One of the defendants who said he couldn't work taught martial arts. Another former police officer who claimed he couldn't leave the house worked at a cannoli stand at a street festival. Another claimed depression so crippling that it kept him house-bound but was photographed aboard a Sea-Doo watercraft.
Many said they could not use a computer but had Facebook pages, Twitter handles and YouTube channels, prosecutors said.
"The brazenness is shocking," Vance said.
More than 100 defendants were charged with crimes including grand larceny. Arraignments in the sweeping case began late Tuesday morning, with several of the defendants pleading not guilty and being released without bail.
Claims of government workers feigning injury to get disability benefits have been the focus of sprawling criminal cases before.
Over the last two years, 32 people were arrested in a probe into Long Island Rail Road employees who collected federal railroad disability benefits; at least two dozen have pleaded guilty. The workers allegedly claimed on-the-job injuries, only to be spotted later playing golf and tennis, working out, and even riding in a 400-mile bike race.

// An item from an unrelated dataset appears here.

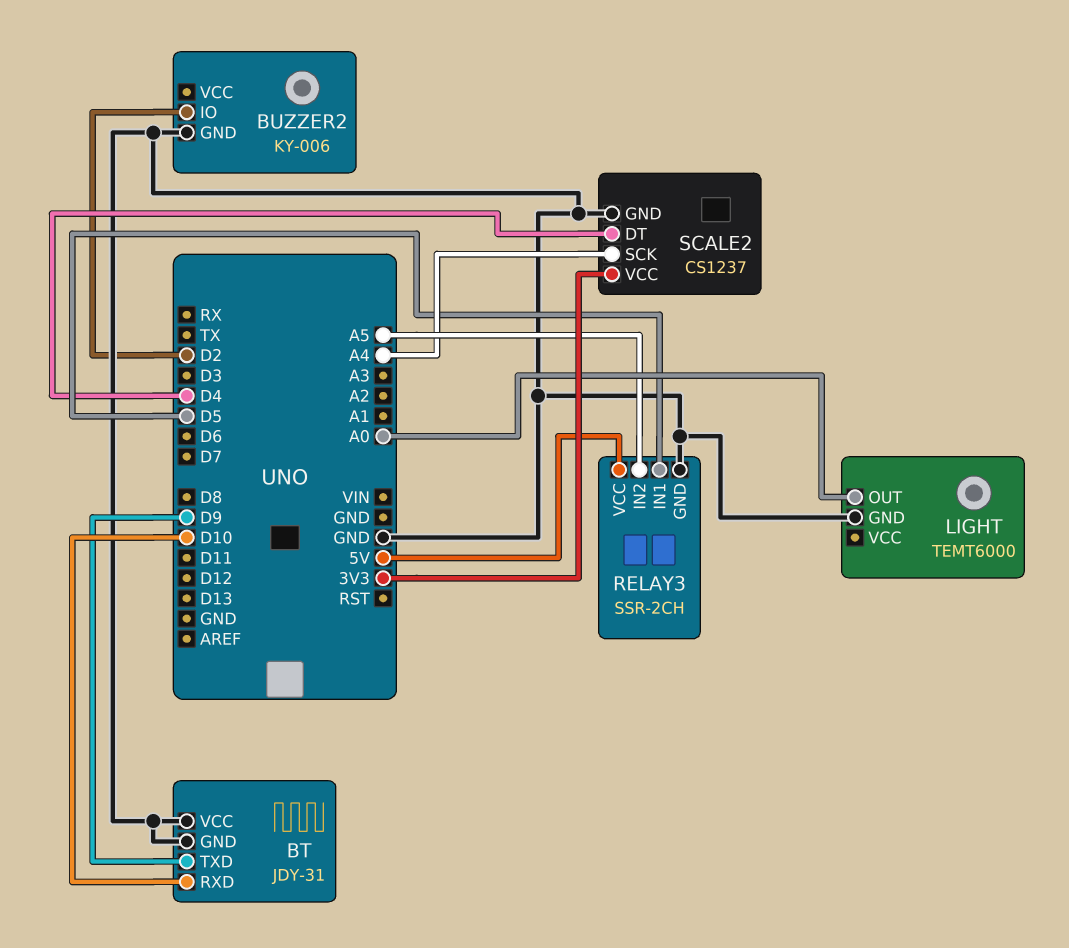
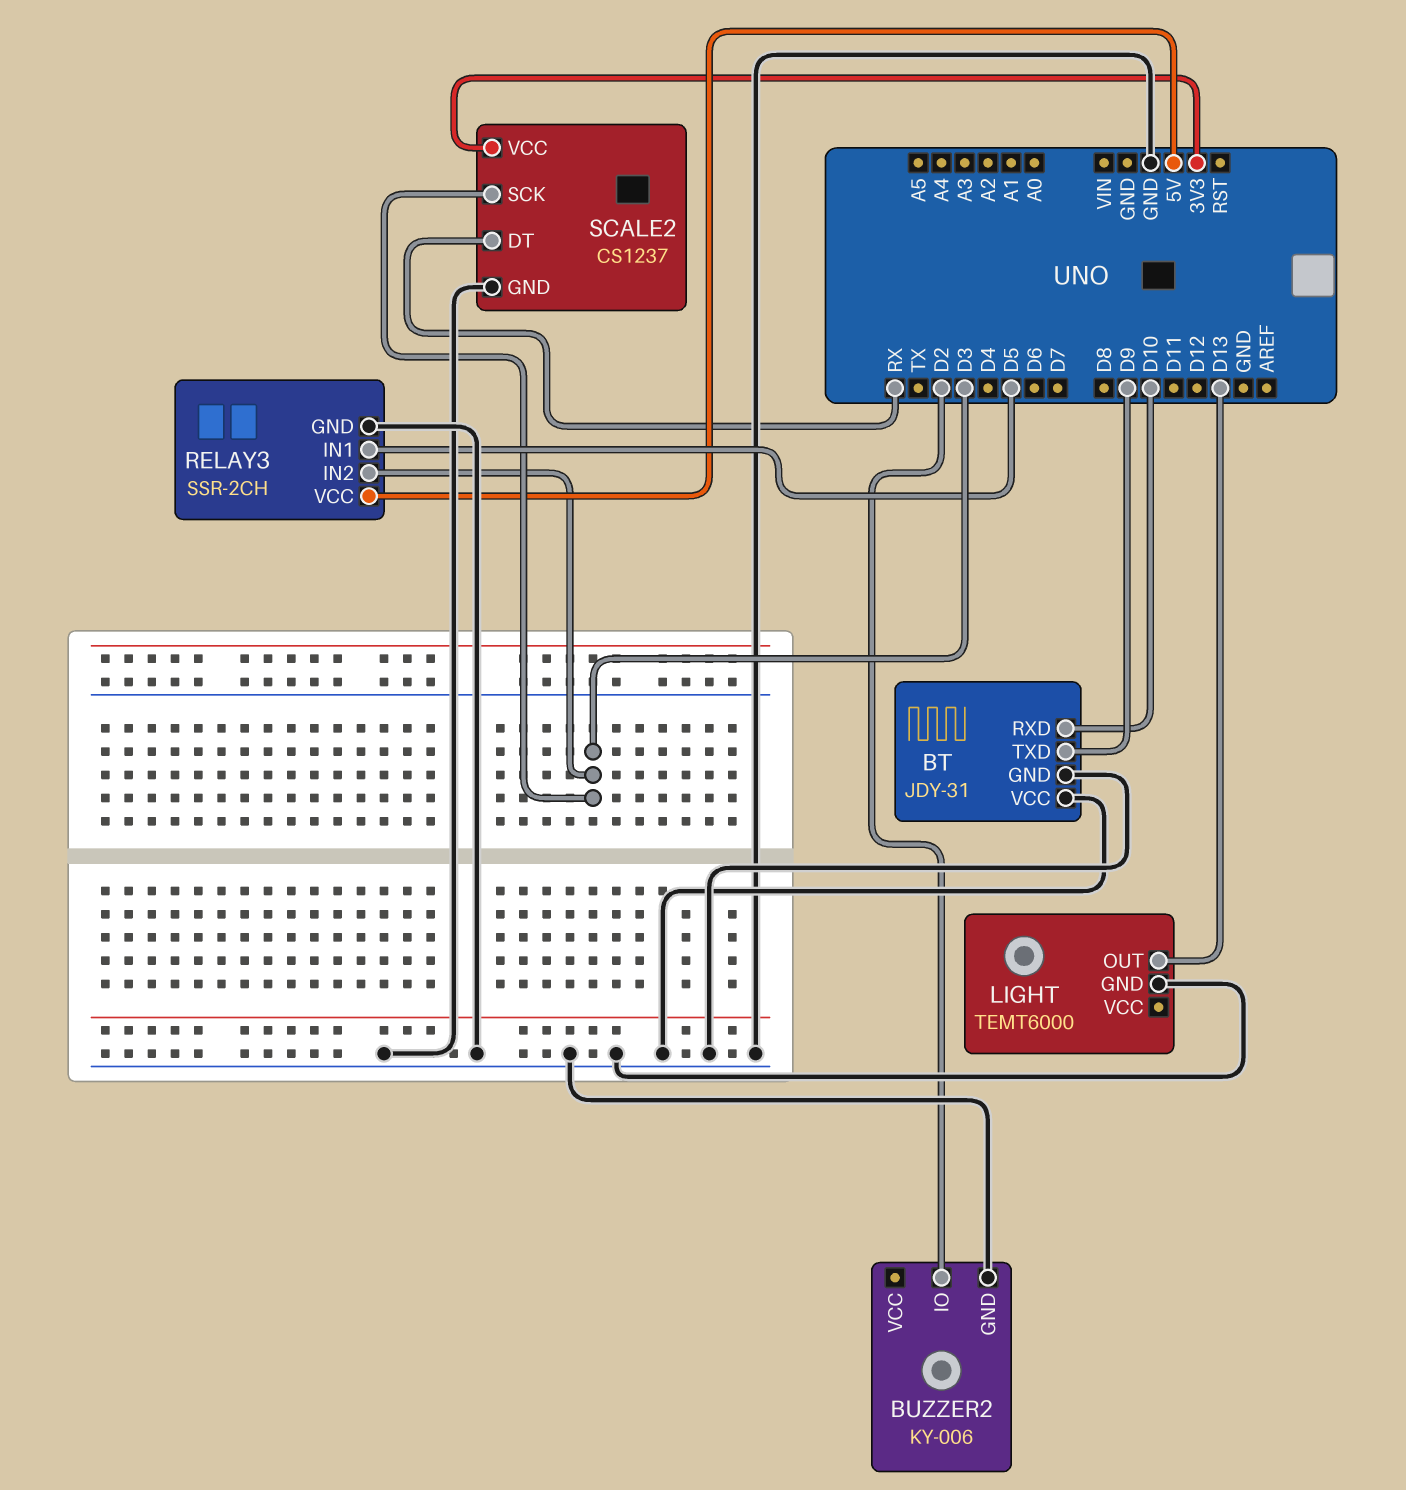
LIGHT pin OUT: A0 -> D13
RELAY3 pin IN2: A5 -> D3
SCALE2 pin DT: D4 -> RX
SCALE2 pin SCK: A4 -> D3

Joseph Gentile, an attorney who represents a former police officer, declined to discuss his case specifically. But he also represented one of the people charged in the railroad case, suggested such charges reflect a troubled system for reviewing and approving disability claims.
"A lot of the problems that occur here are because of systematic problems, not because of someone's criminality," he said. While some people may indeed exploit benefits, "by and large, people have a bona fide, legitimate medical injury. The question becomes: Is the medical problem or injury sufficient to sustain the claim for the benefits?"